Some people will put mayo on theirs.  I am not a huge fan of that, but I don't hate it either.  To me, good cheese and ketchup are enough.





First things first, DO NOT call it a "Philly Cheesesteak''.  It is simply, a cheesesteak.  You can differentiate your cheesesteak by what you put on it, but saying Philly Cheesesteak seems redundant.  It feels like you are saying Greek Baklava or Mexican Enchilada.  


Ordering includes the type of meat, the type of cheese, whether there are onions, and the condiment.  

Notice you don't have to say beef, it's assumed.  You do obviously have to tell them if it's chicken.  Mushrooms if you like them get mentioned upfront because they are cooked with onions.


Here are some examples of cheesesteak orders and how the sandwich shop staff will communicate them to each other in parenthesis:


A cheesesteak with sharp provolone cheese and onions (Sharp provolone Wit')

A cheesesteak with sharp provolone cheese and no onions (Sharp provolone Witout')

A cheesesteak with Cheese Whiz and onions (Whiz Wit')

A chicken cheesesteak with American cheese and onions (American chicken Wit')

A mushroom cheesesteak with sharp provolone cheese and onions and peppers (Mushroom Sharp provolone Wit', add peppers)


Here is my typical order:

A mushroom cheesesteak with sharp provolone cheese, onions, and ketchup (Sharp provolone Mushroom Wit', add ketchup)





So this is the part you have been waiting for.  Where are the best places to get one?  I am obviously giving my option, but I promise you that at least with my top 3, you will not find many people who won't consider one of those 3 as their favorite.


John's Roast Pork  

Yes, the number 1 place is originally known for their Roast Pork sandwiches, which is an amazing experience if you are a person who eats pork.  The classic Italian Roast Pork sandwich is usually on a seeded Sarcone's roll, and the roast pork slices are topped with sharp provolone and broccoli rabe.  


Their cheesesteaks hit everything right, from the Sarcone roll, perfectly seasoned and chopped up high-quality meat, and great sharp provolone.

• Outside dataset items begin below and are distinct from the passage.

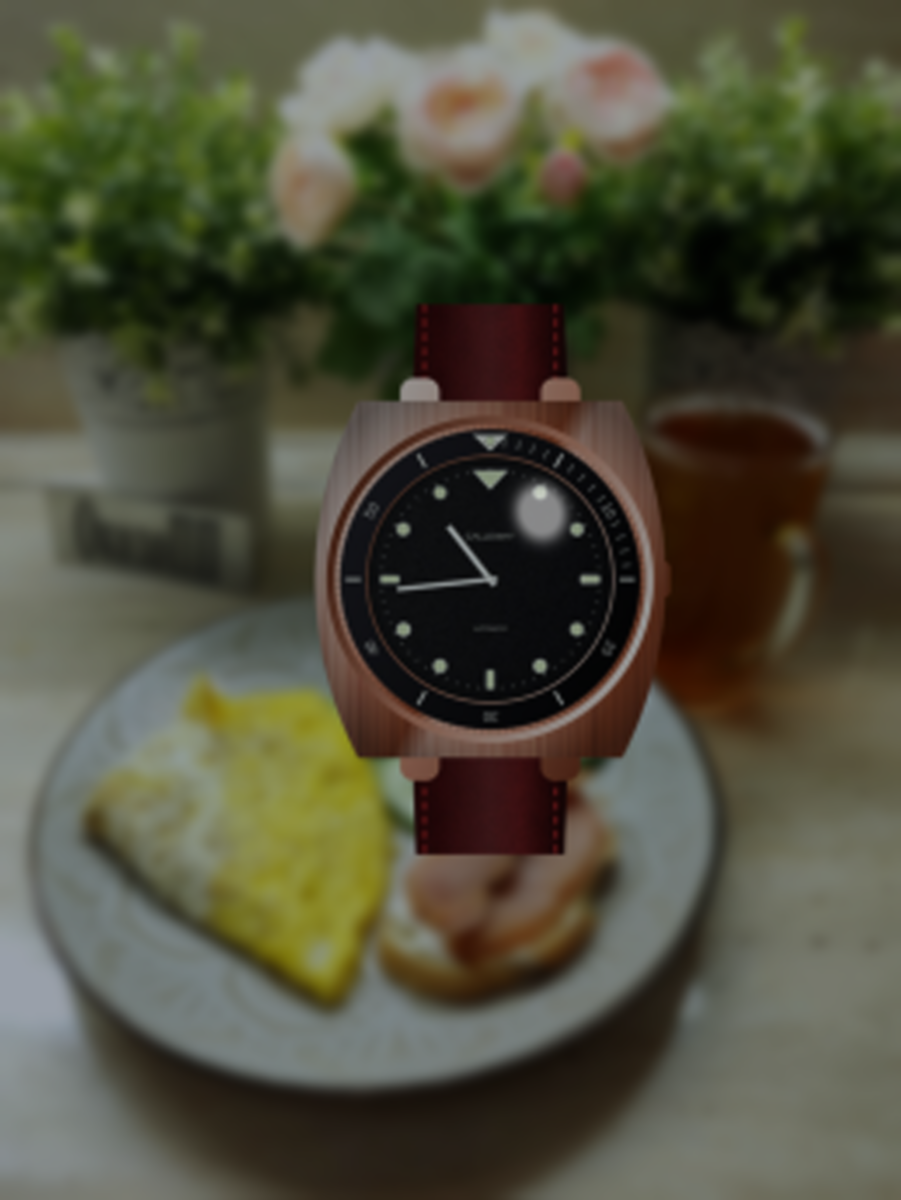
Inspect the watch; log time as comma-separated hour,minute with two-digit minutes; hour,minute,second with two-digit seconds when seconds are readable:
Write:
10,44
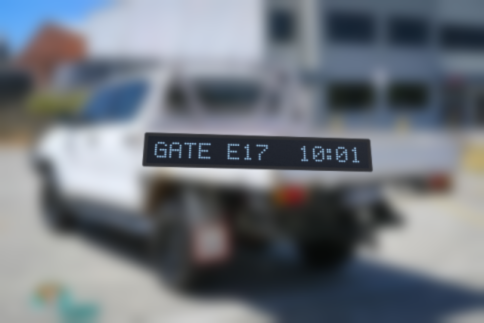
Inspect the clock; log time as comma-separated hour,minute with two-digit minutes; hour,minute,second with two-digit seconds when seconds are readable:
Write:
10,01
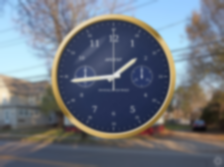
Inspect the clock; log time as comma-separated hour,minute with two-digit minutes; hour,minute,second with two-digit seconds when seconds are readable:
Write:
1,44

They have very difficult hours.  They open at like 5 AM and close at 4 PM.  This is because they originally were opened to service longshoremen who work the docks early in the morning.  


Angelo's Pizza

Some will argue they could be better than John's above, and I may even like their flavor better.  John's may give a little more meat but Angelos is amazing.  Better hours than John's but super busy and you have to order on the phone ahead of time.  


Dalessandro's Steaks

Because the other two are in South Philly, if you live on the other side of town or in the suburbs like me, Dalessandro’s is the place you will most likely pick.  So I patronize them way more than John's or Angelo's and I am never disappointed.  They use an Amoroso roll because as I mentioned earlier, Sarcone's only delivers rolls to South Philly.  What they do better than everyone though is their onions.  You know I am an onion guy, and they master the art of cooking them to the right consistency.

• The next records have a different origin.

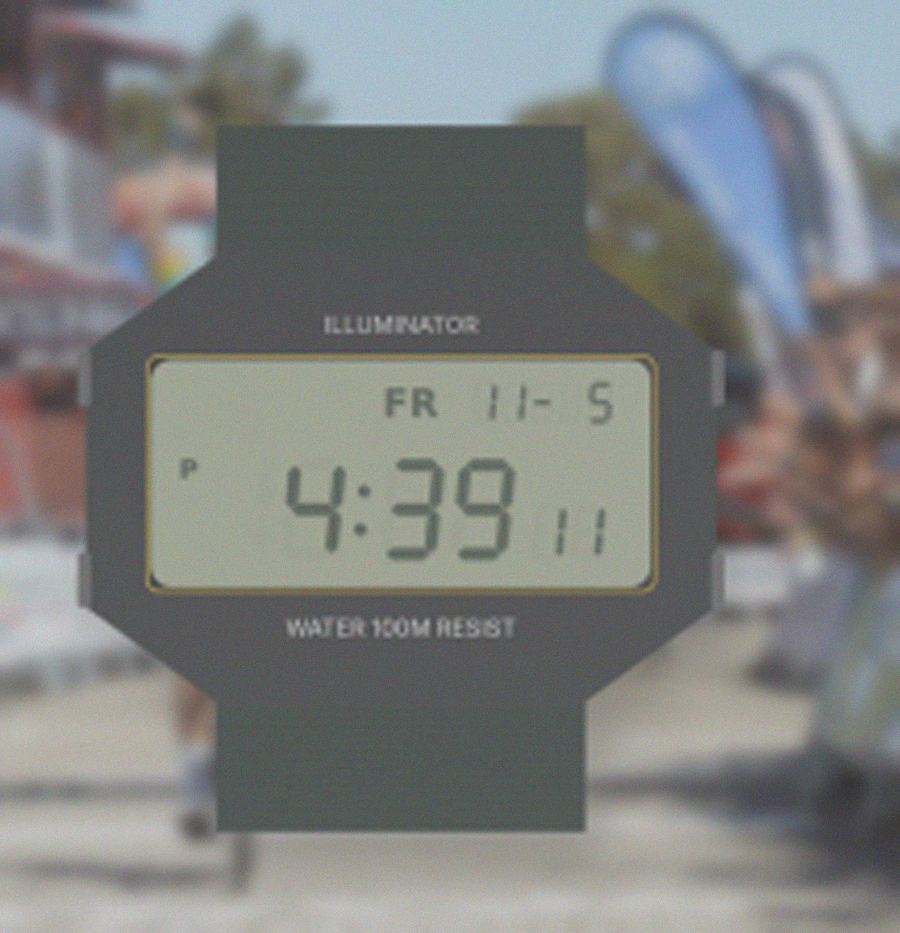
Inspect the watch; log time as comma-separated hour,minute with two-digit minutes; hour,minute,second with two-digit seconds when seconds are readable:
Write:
4,39,11
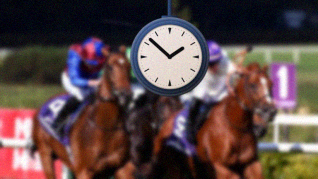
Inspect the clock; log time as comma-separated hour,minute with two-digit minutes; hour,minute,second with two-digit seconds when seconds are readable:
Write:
1,52
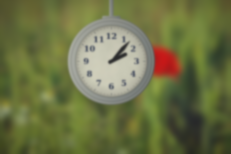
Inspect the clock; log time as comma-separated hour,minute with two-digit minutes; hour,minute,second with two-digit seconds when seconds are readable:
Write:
2,07
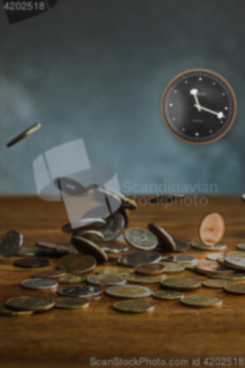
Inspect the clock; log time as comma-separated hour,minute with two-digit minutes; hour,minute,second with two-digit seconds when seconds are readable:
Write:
11,18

Here are some other places you will enjoy in no particular order.  If you see an asterisk next to their name it means they do a creative spin on the cheesesteak, so if you are a first-timer I would not recommend that being your authentic experience.  Some use creative cheeses or a totally different type of roll (I know that's a sin, but t works on very rare occasions):


Part 4-B:  OTHER QUALITY PLACES (In no particular order)

Cafe Carmela







Gooey Louie's



Cosmi's Deli

Oh Brother Philly




*Woodrow Sandwich Shop

*Donkey Place


*Mike's BBQ

*Barclay Prime


The names below are very popular but are not included because they are just not good, despite them being tourist traps.  Do not go to these places.  If you just have to do the tourist thing and go to Pat's and Geno's (They are across the street from each other) go ahead and take pics.  Yes, that's where the cheesesteaks were invented so, have the photo op.


Tony Luke's




I hope this was educational and remember, neither I nor Dental Nachos is responsible for any weight gain you experience eating in Philadelphia!